Origin of heavy-flavor azimuthal anisotropy in small collision systems

Determine the exact origin of the positive azimuthal anisotropies (elliptic flow coefficient v2) measured for heavy-flavor particles—including prompt D0 mesons, non-prompt D0 mesons, J/ψ mesons, and leptons from heavy-flavor hadron decays—in high-multiplicity proton–proton and proton–lead collisions at LHC energies, by disentangling and quantifying the relative contributions of initial-state effects modeled within the Color Glass Condensate framework and final-state interactions such as anisotropic parton escape and hydrodynamic-like collective flow.

Background

The review summarizes multiple measurements of elliptic flow (v2) signals for heavy-flavor particles in small systems at LHC energies, including pp and p–Pb collisions. These measurements show positive v2 values and mass-dependent trends similar to those in heavy-ion collisions, prompting questions about the underlying mechanisms in systems that may not form a large, long-lived quark–gluon plasma.

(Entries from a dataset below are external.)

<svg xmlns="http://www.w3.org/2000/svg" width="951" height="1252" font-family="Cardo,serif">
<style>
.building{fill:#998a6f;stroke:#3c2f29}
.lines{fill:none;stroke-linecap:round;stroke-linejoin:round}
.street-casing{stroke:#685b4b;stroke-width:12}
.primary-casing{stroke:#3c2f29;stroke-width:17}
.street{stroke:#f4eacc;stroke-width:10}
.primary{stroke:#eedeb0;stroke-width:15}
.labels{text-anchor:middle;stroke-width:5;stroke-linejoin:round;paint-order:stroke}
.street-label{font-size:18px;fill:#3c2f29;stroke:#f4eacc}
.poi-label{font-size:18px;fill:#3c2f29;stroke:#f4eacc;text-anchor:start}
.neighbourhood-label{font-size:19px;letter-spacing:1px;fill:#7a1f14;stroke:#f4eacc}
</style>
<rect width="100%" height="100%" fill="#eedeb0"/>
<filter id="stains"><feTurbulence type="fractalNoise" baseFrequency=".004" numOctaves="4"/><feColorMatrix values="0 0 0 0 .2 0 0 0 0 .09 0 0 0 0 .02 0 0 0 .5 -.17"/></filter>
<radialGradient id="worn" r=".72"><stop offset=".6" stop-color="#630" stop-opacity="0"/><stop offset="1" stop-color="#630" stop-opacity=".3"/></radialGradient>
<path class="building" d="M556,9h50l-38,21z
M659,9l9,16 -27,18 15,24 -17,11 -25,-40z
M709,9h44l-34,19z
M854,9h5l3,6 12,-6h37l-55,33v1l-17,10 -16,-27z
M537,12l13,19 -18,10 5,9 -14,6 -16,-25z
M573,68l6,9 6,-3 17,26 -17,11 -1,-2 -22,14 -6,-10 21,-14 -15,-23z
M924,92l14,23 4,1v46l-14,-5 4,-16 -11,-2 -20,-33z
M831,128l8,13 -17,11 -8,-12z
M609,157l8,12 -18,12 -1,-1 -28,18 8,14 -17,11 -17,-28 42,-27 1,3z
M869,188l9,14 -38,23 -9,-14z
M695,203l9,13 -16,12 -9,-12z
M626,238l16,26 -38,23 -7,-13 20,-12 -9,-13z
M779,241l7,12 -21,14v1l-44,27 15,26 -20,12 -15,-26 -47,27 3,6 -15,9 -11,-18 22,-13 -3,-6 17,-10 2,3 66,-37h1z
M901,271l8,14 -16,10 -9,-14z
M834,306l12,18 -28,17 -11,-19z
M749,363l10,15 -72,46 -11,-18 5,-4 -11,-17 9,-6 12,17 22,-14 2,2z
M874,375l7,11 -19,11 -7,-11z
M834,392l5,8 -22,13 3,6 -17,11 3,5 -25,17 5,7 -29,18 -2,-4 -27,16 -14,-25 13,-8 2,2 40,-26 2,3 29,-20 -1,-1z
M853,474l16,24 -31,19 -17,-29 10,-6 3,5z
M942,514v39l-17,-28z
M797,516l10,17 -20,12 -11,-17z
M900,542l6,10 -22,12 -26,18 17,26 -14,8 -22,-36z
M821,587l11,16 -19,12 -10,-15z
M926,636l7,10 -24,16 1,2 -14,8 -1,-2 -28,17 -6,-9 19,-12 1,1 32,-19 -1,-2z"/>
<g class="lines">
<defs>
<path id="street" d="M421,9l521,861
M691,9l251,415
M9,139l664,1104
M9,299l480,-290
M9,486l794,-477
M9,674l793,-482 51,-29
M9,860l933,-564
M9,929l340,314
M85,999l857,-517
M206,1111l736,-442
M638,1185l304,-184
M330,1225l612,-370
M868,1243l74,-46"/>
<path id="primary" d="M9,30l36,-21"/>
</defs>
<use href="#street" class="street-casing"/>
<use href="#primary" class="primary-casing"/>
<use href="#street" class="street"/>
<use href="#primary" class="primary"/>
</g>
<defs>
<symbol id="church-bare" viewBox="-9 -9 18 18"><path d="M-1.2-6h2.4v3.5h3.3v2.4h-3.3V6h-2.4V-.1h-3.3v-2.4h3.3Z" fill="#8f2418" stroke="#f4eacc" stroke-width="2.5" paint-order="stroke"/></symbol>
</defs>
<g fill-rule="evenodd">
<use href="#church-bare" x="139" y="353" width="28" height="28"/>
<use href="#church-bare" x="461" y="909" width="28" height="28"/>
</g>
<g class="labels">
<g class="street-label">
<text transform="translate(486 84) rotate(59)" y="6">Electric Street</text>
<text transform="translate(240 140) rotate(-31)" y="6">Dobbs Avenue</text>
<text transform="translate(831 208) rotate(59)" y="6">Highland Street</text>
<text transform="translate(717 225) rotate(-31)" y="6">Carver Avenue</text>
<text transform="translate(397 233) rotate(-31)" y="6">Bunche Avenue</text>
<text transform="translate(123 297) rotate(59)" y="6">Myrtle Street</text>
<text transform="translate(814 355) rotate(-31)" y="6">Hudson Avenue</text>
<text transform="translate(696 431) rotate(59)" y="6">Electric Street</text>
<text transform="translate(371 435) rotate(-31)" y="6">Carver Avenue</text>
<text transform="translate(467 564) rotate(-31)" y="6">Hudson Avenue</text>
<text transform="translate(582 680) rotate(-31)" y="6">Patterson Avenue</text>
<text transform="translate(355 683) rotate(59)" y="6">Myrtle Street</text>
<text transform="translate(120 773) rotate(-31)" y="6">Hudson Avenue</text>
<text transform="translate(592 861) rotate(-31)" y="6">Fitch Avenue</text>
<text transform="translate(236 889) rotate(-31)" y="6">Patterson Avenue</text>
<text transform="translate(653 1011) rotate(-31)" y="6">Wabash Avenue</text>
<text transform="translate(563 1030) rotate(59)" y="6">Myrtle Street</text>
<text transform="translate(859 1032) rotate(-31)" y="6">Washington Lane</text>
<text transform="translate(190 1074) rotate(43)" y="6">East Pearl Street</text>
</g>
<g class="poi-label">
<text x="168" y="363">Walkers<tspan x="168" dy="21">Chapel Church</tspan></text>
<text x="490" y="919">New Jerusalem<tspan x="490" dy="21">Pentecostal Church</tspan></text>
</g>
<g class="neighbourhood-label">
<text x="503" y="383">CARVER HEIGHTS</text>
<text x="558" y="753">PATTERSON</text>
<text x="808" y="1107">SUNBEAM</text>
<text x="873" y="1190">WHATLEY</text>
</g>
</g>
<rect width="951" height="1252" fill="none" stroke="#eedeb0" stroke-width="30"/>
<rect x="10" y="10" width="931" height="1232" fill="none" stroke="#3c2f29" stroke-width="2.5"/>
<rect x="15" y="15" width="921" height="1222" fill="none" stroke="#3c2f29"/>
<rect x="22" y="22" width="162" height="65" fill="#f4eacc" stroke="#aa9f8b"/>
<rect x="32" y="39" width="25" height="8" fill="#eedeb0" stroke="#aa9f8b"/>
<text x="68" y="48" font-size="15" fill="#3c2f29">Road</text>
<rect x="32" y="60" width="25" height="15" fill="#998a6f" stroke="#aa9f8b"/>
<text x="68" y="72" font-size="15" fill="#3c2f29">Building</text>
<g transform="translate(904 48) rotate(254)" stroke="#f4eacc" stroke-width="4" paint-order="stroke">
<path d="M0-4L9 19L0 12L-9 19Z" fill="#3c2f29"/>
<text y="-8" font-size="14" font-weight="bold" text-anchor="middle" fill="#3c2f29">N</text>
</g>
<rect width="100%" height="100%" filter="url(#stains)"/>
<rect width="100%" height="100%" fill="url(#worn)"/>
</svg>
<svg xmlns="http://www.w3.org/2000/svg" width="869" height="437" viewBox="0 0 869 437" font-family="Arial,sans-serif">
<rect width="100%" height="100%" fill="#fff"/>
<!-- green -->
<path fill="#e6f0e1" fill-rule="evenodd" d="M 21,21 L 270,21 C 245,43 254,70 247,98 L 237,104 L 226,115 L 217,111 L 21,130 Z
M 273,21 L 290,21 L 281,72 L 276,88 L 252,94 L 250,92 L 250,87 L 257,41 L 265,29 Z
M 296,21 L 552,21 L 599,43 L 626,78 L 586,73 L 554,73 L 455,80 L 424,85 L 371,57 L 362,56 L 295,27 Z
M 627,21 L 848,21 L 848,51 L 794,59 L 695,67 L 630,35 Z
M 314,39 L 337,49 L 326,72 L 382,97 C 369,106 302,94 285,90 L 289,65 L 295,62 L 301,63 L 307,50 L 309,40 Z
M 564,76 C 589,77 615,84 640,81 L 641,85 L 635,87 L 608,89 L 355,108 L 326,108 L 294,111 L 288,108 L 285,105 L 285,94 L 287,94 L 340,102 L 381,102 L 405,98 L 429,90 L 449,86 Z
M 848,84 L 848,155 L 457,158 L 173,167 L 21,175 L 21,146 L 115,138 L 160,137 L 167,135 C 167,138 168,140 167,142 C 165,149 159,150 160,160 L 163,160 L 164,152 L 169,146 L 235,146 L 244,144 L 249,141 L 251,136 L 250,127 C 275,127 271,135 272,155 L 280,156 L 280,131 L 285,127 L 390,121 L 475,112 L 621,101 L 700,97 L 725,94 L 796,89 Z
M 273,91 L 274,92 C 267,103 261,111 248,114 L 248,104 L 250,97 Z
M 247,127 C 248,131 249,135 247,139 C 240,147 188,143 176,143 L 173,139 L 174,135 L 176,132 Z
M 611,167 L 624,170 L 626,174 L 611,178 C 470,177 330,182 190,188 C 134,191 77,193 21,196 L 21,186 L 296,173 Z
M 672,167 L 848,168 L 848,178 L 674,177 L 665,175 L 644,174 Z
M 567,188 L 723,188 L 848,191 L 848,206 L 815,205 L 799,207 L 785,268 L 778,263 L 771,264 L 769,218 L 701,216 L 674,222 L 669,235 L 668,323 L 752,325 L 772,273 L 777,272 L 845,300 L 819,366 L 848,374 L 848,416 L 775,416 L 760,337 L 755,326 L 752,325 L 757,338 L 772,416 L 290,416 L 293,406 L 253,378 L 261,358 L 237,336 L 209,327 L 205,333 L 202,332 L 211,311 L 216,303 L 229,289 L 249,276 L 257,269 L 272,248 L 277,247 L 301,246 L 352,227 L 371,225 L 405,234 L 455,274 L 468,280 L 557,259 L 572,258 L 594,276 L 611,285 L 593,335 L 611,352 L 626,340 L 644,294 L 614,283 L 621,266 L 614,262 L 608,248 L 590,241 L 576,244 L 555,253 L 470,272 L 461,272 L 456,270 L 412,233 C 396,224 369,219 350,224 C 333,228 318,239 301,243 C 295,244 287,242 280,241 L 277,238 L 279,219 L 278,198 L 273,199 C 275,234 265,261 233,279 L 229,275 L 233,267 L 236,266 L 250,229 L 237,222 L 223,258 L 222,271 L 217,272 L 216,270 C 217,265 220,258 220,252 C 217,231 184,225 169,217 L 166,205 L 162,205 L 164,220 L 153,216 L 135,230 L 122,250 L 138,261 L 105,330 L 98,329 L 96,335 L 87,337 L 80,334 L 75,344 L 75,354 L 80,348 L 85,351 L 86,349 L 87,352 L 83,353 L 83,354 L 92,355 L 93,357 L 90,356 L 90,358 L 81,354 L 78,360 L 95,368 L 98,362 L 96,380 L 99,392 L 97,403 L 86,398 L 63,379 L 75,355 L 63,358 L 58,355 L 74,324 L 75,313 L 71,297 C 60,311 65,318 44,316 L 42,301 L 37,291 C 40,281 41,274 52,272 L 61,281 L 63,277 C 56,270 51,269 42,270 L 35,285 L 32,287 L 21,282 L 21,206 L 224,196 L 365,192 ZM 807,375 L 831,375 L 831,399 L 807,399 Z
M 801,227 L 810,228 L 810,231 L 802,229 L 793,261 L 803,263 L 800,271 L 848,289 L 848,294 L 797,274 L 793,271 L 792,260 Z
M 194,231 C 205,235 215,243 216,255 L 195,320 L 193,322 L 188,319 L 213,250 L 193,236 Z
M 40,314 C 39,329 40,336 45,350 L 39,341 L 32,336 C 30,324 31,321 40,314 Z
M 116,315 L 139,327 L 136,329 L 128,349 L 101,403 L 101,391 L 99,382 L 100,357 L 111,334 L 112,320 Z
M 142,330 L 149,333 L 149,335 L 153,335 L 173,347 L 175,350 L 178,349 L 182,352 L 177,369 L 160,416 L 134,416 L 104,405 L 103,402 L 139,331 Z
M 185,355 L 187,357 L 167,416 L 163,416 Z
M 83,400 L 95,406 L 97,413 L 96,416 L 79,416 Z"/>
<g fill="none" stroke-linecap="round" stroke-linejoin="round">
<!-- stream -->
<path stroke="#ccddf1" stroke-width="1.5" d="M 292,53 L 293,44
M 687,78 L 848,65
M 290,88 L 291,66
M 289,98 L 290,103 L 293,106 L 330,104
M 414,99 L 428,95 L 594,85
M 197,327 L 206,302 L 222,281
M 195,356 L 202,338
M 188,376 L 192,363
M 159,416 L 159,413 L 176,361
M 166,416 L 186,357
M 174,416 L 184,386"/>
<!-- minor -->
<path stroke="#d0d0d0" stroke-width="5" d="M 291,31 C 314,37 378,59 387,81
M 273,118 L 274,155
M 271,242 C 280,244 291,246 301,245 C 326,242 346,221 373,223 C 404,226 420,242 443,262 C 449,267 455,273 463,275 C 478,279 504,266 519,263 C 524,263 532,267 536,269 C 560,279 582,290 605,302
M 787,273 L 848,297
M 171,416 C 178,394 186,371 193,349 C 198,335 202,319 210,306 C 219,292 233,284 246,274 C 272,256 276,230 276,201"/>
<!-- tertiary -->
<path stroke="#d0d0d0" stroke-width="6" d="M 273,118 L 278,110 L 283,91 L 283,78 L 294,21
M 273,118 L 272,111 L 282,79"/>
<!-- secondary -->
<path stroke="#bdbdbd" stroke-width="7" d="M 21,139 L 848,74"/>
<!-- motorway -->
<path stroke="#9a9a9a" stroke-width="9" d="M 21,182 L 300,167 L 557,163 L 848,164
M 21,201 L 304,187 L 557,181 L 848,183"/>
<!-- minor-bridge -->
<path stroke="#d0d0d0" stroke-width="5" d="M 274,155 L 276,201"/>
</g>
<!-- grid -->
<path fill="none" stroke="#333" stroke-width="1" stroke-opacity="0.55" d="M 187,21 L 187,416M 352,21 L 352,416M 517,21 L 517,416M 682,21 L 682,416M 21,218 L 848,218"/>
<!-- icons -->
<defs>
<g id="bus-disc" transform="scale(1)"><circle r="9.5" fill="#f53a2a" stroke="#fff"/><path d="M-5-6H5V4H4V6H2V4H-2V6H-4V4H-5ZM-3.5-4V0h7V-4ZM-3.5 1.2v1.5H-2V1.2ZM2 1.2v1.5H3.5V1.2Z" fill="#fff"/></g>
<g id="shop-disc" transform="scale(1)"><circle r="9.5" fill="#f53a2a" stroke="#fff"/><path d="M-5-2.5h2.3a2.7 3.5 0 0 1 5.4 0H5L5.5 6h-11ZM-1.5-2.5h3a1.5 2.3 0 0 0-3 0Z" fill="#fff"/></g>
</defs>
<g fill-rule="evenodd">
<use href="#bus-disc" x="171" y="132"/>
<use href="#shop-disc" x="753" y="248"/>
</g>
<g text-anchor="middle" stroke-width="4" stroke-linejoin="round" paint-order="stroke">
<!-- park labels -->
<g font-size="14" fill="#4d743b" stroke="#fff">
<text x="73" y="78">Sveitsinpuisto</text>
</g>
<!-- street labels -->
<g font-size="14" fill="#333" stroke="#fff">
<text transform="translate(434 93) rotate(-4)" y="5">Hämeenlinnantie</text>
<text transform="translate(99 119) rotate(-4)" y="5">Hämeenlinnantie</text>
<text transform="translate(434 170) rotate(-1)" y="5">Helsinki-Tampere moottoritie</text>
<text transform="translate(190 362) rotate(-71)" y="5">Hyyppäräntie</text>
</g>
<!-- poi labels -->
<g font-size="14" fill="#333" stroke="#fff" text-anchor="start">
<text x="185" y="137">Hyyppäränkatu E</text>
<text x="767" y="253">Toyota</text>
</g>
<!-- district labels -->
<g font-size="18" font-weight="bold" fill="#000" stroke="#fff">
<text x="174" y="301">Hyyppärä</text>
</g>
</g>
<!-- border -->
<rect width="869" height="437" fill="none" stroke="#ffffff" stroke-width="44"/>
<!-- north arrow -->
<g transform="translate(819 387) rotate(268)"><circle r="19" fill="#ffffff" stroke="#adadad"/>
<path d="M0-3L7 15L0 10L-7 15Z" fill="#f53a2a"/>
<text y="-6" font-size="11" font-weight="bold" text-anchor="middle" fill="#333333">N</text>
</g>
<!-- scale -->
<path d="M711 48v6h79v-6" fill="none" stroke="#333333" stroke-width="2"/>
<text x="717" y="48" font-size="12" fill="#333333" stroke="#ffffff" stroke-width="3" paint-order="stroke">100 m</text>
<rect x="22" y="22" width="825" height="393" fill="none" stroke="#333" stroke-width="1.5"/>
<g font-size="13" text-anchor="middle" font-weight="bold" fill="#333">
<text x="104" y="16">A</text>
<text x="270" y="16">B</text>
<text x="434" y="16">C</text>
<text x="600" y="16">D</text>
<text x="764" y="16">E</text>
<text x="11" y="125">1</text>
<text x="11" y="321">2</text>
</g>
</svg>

Comparisons with models based on initial-state correlations (Color Glass Condensate) and final-state dynamics (AMPT with anisotropic parton escape, hydrodynamic-like behavior) both qualitatively describe the data. However, because these distinct mechanisms can each reproduce the observed anisotropies under certain conditions, isolating their respective contributions remains unresolved.